--- SUPPLIED INFORMATION Enclosed Below ---

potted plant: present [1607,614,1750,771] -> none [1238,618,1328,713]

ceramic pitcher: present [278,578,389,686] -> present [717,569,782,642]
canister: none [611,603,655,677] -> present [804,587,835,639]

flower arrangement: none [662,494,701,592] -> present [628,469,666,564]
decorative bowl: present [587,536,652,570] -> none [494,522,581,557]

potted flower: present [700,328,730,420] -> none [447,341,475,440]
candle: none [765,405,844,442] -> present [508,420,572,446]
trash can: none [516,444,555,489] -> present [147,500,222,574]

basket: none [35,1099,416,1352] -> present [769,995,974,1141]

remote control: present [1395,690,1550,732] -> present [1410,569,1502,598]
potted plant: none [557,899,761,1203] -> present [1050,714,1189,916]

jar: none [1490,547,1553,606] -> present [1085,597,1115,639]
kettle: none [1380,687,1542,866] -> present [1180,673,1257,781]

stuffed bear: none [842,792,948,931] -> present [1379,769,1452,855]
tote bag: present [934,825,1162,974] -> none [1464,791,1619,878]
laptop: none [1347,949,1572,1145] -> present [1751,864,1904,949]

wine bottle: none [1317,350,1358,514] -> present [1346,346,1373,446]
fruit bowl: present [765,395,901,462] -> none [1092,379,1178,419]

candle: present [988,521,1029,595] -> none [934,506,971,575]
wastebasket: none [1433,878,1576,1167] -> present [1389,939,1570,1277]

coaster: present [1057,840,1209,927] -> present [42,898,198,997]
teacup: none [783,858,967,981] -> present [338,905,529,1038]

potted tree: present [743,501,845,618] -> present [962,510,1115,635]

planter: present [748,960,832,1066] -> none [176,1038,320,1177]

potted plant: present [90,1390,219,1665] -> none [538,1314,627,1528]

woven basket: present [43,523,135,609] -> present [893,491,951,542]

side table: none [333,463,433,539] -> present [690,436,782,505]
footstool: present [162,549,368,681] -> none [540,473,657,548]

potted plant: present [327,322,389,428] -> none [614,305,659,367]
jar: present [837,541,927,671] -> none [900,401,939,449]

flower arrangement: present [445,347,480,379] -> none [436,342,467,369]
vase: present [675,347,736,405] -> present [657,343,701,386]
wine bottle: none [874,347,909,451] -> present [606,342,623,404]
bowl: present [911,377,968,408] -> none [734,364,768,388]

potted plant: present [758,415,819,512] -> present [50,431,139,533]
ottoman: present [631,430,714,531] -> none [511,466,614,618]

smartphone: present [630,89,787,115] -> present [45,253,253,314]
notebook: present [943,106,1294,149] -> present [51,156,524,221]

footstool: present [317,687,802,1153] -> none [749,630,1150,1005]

--- End of Enclosed SUPPLIED INFORMATION ---

- AIM OF THE EXERCISE: Your task is to print the whole listing again exactly.

- TASK OUTPUT:
potted plant: present [1607,614,1750,771] -> none [1238,618,1328,713]

ceramic pitcher: present [278,578,389,686] -> present [717,569,782,642]
canister: none [611,603,655,677] -> present [804,587,835,639]

flower arrangement: none [662,494,701,592] -> present [628,469,666,564]
decorative bowl: present [587,536,652,570] -> none [494,522,581,557]

potted flower: present [700,328,730,420] -> none [447,341,475,440]
candle: none [765,405,844,442] -> present [508,420,572,446]
trash can: none [516,444,555,489] -> present [147,500,222,574]

basket: none [35,1099,416,1352] -> present [769,995,974,1141]

remote control: present [1395,690,1550,732] -> present [1410,569,1502,598]
potted plant: none [557,899,761,1203] -> present [1050,714,1189,916]

jar: none [1490,547,1553,606] -> present [1085,597,1115,639]
kettle: none [1380,687,1542,866] -> present [1180,673,1257,781]

stuffed bear: none [842,792,948,931] -> present [1379,769,1452,855]
tote bag: present [934,825,1162,974] -> none [1464,791,1619,878]
laptop: none [1347,949,1572,1145] -> present [1751,864,1904,949]

wine bottle: none [1317,350,1358,514] -> present [1346,346,1373,446]
fruit bowl: present [765,395,901,462] -> none [1092,379,1178,419]

candle: present [988,521,1029,595] -> none [934,506,971,575]
wastebasket: none [1433,878,1576,1167] -> present [1389,939,1570,1277]

coaster: present [1057,840,1209,927] -> present [42,898,198,997]
teacup: none [783,858,967,981] -> present [338,905,529,1038]

potted tree: present [743,501,845,618] -> present [962,510,1115,635]

planter: present [748,960,832,1066] -> none [176,1038,320,1177]

potted plant: present [90,1390,219,1665] -> none [538,1314,627,1528]

woven basket: present [43,523,135,609] -> present [893,491,951,542]

side table: none [333,463,433,539] -> present [690,436,782,505]
footstool: present [162,549,368,681] -> none [540,473,657,548]

potted plant: present [327,322,389,428] -> none [614,305,659,367]
jar: present [837,541,927,671] -> none [900,401,939,449]

flower arrangement: present [445,347,480,379] -> none [436,342,467,369]
vase: present [675,347,736,405] -> present [657,343,701,386]
wine bottle: none [874,347,909,451] -> present [606,342,623,404]
bowl: present [911,377,968,408] -> none [734,364,768,388]

potted plant: present [758,415,819,512] -> present [50,431,139,533]
ottoman: present [631,430,714,531] -> none [511,466,614,618]

smartphone: present [630,89,787,115] -> present [45,253,253,314]
notebook: present [943,106,1294,149] -> present [51,156,524,221]

footstool: present [317,687,802,1153] -> none [749,630,1150,1005]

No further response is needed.